» HOW TO COMPLETE THIS TASK
Echo every line of the records below, reproducing each one character for character.

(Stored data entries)
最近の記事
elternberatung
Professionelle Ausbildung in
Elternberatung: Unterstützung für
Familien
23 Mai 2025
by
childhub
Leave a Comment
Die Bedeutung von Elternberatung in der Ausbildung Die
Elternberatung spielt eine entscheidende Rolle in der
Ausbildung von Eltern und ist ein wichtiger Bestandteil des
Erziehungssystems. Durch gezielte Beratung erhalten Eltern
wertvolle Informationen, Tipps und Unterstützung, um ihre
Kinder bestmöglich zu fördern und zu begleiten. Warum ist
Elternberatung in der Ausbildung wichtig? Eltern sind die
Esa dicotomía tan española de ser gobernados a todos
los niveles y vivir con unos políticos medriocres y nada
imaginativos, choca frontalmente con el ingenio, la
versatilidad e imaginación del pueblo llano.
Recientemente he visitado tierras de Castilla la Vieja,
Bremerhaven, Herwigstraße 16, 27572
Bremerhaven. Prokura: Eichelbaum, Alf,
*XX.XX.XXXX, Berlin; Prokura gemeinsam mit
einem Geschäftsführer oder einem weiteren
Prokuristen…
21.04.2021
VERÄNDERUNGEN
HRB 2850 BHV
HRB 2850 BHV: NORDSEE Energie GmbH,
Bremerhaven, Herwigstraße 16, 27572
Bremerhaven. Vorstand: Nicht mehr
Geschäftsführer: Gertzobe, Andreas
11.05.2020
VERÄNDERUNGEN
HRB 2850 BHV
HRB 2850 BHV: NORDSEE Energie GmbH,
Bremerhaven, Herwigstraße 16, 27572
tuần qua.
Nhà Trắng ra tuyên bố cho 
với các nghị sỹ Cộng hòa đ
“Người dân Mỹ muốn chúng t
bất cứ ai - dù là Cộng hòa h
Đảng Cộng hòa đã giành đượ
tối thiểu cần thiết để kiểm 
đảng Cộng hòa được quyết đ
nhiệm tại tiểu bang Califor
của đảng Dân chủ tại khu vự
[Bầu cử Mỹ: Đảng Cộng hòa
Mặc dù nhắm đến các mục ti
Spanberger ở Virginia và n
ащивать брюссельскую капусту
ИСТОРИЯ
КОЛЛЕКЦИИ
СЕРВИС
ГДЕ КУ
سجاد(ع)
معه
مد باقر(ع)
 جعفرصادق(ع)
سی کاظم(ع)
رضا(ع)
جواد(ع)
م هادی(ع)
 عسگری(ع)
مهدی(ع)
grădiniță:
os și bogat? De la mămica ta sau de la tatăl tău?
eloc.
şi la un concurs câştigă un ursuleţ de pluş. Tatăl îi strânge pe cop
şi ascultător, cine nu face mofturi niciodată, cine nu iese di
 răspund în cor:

» EXERCISE RESULT
最近の記事
elternberatung
Professionelle Ausbildung in
Elternberatung: Unterstützung für
Familien
23 Mai 2025
by
childhub
Leave a Comment
Die Bedeutung von Elternberatung in der Ausbildung Die
Elternberatung spielt eine entscheidende Rolle in der
Ausbildung von Eltern und ist ein wichtiger Bestandteil des
Erziehungssystems. Durch gezielte Beratung erhalten Eltern
wertvolle Informationen, Tipps und Unterstützung, um ihre
Kinder bestmöglich zu fördern und zu begleiten. Warum ist
Elternberatung in der Ausbildung wichtig? Eltern sind die
Esa dicotomía tan española de ser gobernados a todos
los niveles y vivir con unos políticos medriocres y nada
imaginativos, choca frontalmente con el ingenio, la
versatilidad e imaginación del pueblo llano.
Recientemente he visitado tierras de Castilla la Vieja,
Bremerhaven, Herwigstraße 16, 27572
Bremerhaven. Prokura: Eichelbaum, Alf,
*XX.XX.XXXX, Berlin; Prokura gemeinsam mit
einem Geschäftsführer oder einem weiteren
Prokuristen…
21.04.2021
VERÄNDERUNGEN
HRB 2850 BHV
HRB 2850 BHV: NORDSEE Energie GmbH,
Bremerhaven, Herwigstraße 16, 27572
Bremerhaven. Vorstand: Nicht mehr
Geschäftsführer: Gertzobe, Andreas
11.05.2020
VERÄNDERUNGEN
HRB 2850 BHV
HRB 2850 BHV: NORDSEE Energie GmbH,
Bremerhaven, Herwigstraße 16, 27572
tuần qua.
Nhà Trắng ra tuyên bố cho 
với các nghị sỹ Cộng hòa đ
“Người dân Mỹ muốn chúng t
bất cứ ai - dù là Cộng hòa h
Đảng Cộng hòa đã giành đượ
tối thiểu cần thiết để kiểm 
đảng Cộng hòa được quyết đ
nhiệm tại tiểu bang Califor
của đảng Dân chủ tại khu vự
[Bầu cử Mỹ: Đảng Cộng hòa
Mặc dù nhắm đến các mục ti
Spanberger ở Virginia và n
ащивать брюссельскую капусту
ИСТОРИЯ
КОЛЛЕКЦИИ
СЕРВИС
ГДЕ КУ
سجاد(ع)
معه
مد باقر(ع)
 جعفرصادق(ع)
سی کاظم(ع)
رضا(ع)
جواد(ع)
م هادی(ع)
 عسگری(ع)
مهدی(ع)
grădiniță:
os și bogat? De la mămica ta sau de la tatăl tău?
eloc.
şi la un concurs câştigă un ursuleţ de pluş. Tatăl îi strânge pe cop
şi ascultător, cine nu face mofturi niciodată, cine nu iese di
 răspund în cor:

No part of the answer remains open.